Required tasks:
(a) Name each of the six levels listed in the passage on learning levels.
(b) Repeat the passage on learning levels word for word, from "Description" down to "without written reference.".
(c) Answer these questions using the passage on learning levels:
(i) How long might many concepts need to stay at Level 1?
(ii) What does the passage say comes before playing?
(iii) What is the name of Level 3?

Source passage:
2. The Six Levels at a Glance

LevelNameCore MeaningMove-On Rule
1ExposureYou understand what the idea isCan explain it in plain language
2Guided ExecutionYou can perform it slowly with referenceCan execute with notes, diagram, or prompt
3Slow RecallYou can retrieve it from memory at reduced tempoCan find and play/sing it after a short pause
4Musical UseYou can use it in an actual musical contextCan make it sound like music, not just an exercise
5Adaptive UseYou can choose whether and when to use it based on what the music needsCan state when it helps and when it would be too much
6IntegrationIt is automatic — available without deliberate effortCan use it with rhythm, harmony, melody, feel, or CAS

3. Level 1: Exposure

Description

Exposure is the first contact with a concept. The learner has heard it, read about it, seen an example, and can identify it when pointed out. They cannot yet produce it reliably without reference, and they may not yet be able to recognize it in a real recording without guidance.

Exposure is a legitimate level. It is not a failure state. Many concepts must live at Level 1 for weeks or months before the learner is ready to move them forward. The system protects against trying to rush past Exposure before the concept has been properly heard and understood.

What Being at This Level Looks Like

  • The learner can read back a definition of the concept in their own words.
  • The learner can recognize the concept when it is demonstrated for them.
  • The learner cannot reliably produce it from memory.
  • The learner may not be able to find it on the instrument without written reference.

Behavioral Indicators

  • "I know what this is when I see it explained."
  • Can explain the concept in plain English: "Minor-on-3 means putting a minor triad on the 3rd scale degree over the root."
  • Can identify which AMF system the concept belongs to.
  • Can hear a demonstration and confirm whether it matches their understanding.

Common Mistakes at Level 1

  • Treating exposure as completion: "I read the manual, so I know this."
  • Moving to Level 2 practice before the concept has been heard. Hearing comes before playing.
  • Skipping the body/voice step: the concept should be sung, clapped, or spoken before it is played.

Items listed in a dataset:

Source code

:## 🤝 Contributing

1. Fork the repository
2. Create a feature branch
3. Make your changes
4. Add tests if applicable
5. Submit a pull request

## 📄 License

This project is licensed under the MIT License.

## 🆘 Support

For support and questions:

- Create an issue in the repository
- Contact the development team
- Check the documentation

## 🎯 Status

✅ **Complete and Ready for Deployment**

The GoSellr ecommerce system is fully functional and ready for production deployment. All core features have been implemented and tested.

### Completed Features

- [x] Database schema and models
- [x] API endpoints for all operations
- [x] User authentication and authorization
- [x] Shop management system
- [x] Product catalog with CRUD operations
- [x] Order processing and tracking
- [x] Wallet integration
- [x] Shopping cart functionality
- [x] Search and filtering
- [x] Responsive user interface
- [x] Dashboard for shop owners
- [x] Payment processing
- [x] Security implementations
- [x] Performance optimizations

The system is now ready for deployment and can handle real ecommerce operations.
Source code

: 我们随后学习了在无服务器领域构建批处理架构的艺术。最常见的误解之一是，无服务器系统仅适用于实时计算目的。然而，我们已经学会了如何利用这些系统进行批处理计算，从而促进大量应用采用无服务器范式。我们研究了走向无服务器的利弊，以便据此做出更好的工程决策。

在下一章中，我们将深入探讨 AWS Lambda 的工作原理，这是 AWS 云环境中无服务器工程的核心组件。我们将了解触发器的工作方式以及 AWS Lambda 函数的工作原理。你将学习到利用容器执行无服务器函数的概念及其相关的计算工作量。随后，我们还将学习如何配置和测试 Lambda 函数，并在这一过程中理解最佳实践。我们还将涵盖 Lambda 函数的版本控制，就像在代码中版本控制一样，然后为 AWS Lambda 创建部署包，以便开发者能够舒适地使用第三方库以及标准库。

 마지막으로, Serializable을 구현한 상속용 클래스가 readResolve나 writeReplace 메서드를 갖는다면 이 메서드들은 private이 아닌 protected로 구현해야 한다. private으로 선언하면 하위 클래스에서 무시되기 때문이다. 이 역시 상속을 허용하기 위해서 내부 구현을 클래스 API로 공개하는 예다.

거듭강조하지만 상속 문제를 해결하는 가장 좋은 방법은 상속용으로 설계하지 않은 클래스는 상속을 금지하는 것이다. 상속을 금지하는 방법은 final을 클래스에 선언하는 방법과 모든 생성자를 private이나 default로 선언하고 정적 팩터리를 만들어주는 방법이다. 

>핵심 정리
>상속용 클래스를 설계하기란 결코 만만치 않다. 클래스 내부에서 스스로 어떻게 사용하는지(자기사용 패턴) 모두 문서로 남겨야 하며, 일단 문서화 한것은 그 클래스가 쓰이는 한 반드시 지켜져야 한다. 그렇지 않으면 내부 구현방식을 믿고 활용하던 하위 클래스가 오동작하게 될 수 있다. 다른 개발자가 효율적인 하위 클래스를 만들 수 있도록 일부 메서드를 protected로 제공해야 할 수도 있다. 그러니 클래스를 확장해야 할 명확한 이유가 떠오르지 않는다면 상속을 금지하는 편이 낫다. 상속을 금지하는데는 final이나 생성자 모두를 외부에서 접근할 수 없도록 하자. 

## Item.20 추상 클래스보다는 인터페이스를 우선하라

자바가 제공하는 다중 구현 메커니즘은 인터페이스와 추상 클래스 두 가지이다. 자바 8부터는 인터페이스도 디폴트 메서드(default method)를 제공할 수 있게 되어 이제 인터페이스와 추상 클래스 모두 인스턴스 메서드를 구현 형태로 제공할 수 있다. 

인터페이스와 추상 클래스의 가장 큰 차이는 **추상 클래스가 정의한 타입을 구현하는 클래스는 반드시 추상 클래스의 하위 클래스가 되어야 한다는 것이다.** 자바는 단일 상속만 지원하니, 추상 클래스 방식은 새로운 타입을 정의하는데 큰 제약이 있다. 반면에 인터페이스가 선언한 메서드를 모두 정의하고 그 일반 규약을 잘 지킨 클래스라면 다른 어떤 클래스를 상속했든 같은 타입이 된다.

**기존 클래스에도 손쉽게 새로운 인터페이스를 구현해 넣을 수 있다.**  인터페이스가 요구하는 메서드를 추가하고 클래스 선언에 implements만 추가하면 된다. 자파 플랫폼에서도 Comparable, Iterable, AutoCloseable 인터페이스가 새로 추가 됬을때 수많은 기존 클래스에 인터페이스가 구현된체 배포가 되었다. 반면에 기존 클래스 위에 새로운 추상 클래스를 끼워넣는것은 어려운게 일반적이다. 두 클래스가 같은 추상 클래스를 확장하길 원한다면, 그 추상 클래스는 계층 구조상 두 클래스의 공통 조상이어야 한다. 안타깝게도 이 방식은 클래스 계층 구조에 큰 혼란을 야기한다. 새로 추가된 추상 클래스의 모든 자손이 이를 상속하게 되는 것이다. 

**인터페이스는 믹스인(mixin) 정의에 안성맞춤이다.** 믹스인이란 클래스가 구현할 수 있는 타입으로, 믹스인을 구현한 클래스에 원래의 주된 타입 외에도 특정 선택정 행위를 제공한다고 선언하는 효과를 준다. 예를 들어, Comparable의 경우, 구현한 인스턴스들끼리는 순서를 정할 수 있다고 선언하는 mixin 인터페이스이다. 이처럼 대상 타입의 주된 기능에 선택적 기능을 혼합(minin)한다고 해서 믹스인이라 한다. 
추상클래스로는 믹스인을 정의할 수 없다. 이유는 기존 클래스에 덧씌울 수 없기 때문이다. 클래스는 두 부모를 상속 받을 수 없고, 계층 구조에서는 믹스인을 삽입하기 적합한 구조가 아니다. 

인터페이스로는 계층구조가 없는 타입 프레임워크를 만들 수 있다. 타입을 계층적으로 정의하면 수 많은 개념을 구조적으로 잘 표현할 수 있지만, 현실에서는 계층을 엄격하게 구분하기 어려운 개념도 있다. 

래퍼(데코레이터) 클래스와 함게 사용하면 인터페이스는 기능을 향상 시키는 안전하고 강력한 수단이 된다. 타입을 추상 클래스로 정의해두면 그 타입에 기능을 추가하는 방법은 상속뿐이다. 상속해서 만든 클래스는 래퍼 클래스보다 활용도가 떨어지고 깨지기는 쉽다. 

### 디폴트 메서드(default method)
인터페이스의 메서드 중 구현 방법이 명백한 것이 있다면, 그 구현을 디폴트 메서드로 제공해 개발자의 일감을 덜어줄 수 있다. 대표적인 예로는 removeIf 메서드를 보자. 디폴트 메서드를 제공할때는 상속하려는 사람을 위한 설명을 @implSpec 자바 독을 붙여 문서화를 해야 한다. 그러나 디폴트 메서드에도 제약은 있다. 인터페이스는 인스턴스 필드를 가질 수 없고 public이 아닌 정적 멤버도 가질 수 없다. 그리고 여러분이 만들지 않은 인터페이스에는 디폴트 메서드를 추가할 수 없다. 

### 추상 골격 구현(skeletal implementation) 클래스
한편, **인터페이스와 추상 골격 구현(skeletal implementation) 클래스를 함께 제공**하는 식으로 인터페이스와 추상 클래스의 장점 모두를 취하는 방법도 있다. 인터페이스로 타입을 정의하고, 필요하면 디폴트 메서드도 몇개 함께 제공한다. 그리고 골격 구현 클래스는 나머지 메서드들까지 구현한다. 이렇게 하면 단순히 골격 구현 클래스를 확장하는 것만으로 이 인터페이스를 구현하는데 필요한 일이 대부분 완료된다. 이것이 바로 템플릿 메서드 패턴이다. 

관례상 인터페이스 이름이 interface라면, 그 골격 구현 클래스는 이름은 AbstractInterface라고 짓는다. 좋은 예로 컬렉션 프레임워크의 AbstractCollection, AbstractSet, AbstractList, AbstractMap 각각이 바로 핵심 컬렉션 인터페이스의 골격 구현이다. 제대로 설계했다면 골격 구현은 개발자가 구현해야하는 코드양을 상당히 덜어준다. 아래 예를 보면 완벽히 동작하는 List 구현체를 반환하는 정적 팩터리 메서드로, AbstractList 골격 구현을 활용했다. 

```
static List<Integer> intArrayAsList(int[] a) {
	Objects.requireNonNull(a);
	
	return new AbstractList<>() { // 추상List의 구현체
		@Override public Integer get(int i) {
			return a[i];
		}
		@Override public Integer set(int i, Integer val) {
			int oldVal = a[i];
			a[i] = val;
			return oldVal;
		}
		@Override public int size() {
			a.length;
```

Results of the tasks:
(a) Exposure, Guided Execution, Slow Recall, Musical Use, Adaptive Use, Integration

(b)
Description

Exposure is the first contact with a concept. The learner has heard it, read about it, seen an example, and can identify it when pointed out. They cannot yet produce it reliably without reference, and they may not yet be able to recognize it in a real recording without guidance.

Exposure is a legitimate level. It is not a failure state. Many concepts must live at Level 1 for weeks or months before the learner is ready to move them forward. The system protects against trying to rush past Exposure before the concept has been properly heard and understood.

What Being at This Level Looks Like

  • The learner can read back a definition of the concept in their own words.
  • The learner can recognize the concept when it is demonstrated for them.
  • The learner cannot reliably produce it from memory.
  • The learner may not be able to find it on the instrument without written reference.

(c)
(i) Weeks or months
(ii) Hearing
(iii) Slow Recall